Hamilton: Before, things were not always done in a well-broadcast manner, and there was no transparency in what was being done, so there was a lot of skepticism. Things were being done that weren’t supported by regulations or weren’t fair and equitable across the board. There was a lot of doubt in the field as to what was really going on.

HG: What improvements have all of you seen since coming on board the G1 directorate?

Williams: The whole G1 works as a team now. All the NCOs can do someone else’s job, so there’s not a single point of failure anymore. If someone is gone, we have coverage. I also see a lot of support to the field and more interaction with other sections, like the pay branch and the battalion administrative offices.

Hamilton: The feedback to date that we’ve received from the units in the field has been very appreciative in our formalizing of processes and our communication. For example, we’ve established a monthly G1 newsletter to help communicate new policies and procedures, key events, and updates coming from the National Guard Bureau.
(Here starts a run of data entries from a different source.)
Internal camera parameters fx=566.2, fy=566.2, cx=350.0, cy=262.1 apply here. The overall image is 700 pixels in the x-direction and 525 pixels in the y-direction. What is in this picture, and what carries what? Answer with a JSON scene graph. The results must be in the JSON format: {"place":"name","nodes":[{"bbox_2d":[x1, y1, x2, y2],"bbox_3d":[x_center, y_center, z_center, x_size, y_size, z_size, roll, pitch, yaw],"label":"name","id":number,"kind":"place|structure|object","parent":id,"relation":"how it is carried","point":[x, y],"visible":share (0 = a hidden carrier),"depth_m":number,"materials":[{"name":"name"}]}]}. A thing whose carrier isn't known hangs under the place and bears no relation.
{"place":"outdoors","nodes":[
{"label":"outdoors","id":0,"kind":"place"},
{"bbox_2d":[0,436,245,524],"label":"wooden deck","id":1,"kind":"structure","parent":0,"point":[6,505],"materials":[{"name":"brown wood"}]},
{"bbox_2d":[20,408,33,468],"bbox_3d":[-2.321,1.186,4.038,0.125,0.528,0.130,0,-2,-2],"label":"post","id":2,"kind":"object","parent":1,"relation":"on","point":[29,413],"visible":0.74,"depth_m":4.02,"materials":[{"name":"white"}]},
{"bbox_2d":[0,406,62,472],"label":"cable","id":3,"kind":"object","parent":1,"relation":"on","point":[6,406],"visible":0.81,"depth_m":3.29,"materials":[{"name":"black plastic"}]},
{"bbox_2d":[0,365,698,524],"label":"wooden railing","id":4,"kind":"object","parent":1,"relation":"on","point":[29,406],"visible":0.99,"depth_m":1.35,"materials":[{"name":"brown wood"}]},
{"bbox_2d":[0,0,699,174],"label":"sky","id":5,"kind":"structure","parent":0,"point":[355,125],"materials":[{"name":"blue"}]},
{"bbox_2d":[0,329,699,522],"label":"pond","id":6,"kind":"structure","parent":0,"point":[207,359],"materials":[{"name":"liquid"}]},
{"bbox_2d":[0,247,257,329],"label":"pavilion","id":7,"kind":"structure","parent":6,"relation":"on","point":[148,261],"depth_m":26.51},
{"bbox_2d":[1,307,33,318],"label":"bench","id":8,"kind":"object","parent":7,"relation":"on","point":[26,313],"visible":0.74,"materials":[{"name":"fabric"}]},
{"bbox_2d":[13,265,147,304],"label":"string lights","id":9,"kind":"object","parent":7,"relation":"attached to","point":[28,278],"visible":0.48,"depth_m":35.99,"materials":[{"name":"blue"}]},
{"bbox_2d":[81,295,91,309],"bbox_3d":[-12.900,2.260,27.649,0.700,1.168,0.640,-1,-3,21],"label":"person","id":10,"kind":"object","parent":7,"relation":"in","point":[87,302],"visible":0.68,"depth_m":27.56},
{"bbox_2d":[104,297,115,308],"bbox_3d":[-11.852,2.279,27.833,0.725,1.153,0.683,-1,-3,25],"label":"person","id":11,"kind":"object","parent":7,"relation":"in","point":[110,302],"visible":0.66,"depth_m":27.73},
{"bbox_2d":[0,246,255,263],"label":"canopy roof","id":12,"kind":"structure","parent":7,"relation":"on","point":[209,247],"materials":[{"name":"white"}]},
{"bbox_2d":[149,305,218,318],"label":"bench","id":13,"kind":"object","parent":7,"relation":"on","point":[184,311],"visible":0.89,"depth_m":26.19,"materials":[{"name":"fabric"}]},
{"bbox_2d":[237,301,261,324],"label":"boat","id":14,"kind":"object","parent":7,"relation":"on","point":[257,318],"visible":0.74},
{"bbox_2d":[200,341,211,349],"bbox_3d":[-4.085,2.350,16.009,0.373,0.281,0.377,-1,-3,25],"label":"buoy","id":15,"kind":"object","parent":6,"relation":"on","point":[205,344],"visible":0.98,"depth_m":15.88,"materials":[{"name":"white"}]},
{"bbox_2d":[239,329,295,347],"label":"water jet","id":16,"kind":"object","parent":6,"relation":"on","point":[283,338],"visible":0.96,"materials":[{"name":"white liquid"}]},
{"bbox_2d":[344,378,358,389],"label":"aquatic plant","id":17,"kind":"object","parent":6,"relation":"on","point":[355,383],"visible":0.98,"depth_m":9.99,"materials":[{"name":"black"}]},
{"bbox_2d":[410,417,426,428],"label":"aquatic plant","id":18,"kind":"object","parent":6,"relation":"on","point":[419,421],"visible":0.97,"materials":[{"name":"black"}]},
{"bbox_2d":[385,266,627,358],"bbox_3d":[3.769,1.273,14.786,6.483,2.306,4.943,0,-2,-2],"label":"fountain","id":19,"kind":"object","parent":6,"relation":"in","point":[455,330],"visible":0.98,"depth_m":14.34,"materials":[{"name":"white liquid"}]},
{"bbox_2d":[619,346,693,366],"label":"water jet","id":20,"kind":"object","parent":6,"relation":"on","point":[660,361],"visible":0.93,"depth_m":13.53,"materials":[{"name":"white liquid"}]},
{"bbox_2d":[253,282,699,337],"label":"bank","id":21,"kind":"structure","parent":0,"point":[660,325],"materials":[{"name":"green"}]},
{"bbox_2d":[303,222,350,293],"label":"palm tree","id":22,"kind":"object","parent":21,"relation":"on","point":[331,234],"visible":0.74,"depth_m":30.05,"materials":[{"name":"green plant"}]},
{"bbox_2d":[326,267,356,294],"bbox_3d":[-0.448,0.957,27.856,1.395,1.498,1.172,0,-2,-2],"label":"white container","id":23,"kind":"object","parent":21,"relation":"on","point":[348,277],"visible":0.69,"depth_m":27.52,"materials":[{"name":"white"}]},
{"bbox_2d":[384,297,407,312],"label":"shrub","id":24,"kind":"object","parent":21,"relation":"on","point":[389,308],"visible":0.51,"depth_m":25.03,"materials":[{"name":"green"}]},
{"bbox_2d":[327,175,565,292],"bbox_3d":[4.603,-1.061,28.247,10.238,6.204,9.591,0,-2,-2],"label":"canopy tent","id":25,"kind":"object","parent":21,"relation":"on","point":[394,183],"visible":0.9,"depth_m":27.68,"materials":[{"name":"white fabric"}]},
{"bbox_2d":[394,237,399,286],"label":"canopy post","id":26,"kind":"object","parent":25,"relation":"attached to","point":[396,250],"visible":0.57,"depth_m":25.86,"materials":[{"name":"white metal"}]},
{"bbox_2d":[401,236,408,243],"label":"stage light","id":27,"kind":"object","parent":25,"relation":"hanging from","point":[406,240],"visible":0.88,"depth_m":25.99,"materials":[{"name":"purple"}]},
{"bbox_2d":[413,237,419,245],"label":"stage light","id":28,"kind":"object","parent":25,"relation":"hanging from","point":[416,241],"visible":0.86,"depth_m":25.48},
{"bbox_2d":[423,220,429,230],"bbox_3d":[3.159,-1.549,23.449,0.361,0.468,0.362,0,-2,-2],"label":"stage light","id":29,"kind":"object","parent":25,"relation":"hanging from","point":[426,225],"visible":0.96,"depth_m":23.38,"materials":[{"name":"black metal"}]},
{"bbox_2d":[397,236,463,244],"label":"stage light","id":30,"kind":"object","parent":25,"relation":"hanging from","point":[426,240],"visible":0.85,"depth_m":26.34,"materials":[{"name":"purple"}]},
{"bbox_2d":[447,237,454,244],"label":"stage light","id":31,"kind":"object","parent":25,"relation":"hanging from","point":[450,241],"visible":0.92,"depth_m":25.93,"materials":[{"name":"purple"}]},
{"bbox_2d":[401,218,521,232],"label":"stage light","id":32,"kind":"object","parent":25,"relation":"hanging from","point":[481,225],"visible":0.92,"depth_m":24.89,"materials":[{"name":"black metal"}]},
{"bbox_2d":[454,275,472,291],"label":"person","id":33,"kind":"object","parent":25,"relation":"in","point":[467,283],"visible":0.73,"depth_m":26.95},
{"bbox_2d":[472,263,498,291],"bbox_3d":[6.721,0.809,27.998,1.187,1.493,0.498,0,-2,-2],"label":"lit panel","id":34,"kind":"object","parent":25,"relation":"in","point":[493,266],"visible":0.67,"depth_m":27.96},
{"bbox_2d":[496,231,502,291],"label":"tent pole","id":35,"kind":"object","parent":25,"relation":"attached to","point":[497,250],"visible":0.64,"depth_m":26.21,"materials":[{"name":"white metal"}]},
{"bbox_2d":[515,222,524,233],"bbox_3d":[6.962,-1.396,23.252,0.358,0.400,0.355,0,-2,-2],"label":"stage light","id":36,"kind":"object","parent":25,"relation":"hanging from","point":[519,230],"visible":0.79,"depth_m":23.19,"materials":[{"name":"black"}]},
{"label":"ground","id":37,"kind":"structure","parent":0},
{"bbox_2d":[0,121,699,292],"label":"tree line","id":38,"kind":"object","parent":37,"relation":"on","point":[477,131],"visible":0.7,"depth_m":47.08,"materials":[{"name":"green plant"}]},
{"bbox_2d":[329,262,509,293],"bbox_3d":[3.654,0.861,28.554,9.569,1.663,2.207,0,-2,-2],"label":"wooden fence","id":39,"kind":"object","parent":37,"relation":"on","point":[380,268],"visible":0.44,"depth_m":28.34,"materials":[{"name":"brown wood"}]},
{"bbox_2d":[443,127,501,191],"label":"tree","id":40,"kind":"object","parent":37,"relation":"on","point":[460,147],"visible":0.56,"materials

We want the units in the field to know that we are not just working up here (Colorado National Guard state headquarters) just taking care of the people that we feel like taking care of, but that we are truly taking care of all of the Soldiers in the COARNG.

Fynboh: Within my section alone, I had 15 temporary technicians who were just doing their own thing and it kind of bled into everybody else. Now I see that we’re coming together and are more disciplined. Two of the biggest accomplishments in my section that I’m most proud of is that we’ve got the enlisted record briefs out now, and the increase of personnel services design redelivery training that pushes former G1 tasks down to brigade and battalion levels.

VanValkenburg: We’ve come out of the Stone Age from an enlisted promotions process that was absolutely broken. We started using the National Guard Automated Board System, which takes all the board’s point tallies and automates them into a closed database that allows the board to be able to vote on those records.

Also, there’s a new sense of pride and workmanship with the Soldiers and civilians in the G1 that was nonexistent before. I think they realize how important their job is now. It’s not a glorious job and they’re not in the field as much, but they’re still important.

Gomez: The biggest thing for me is to know that our promotions are going to be handled fairly and the paperwork isn’t going to get lost on purpose. There’s also more organization up in the G1. In my section, the HSS, I have two good Soldiers who are very smart but they were lacking confidence due to lack of support, so I came in and taught them a little leadership and it pushed up their confidence level.

Lousberg: Our COARNG G1 team stood up to the plate and took ownership of a process in need of change and turned it back around. From the outside looking in, it’s truly become a cohesive organization. Everyone is going in the same direction now.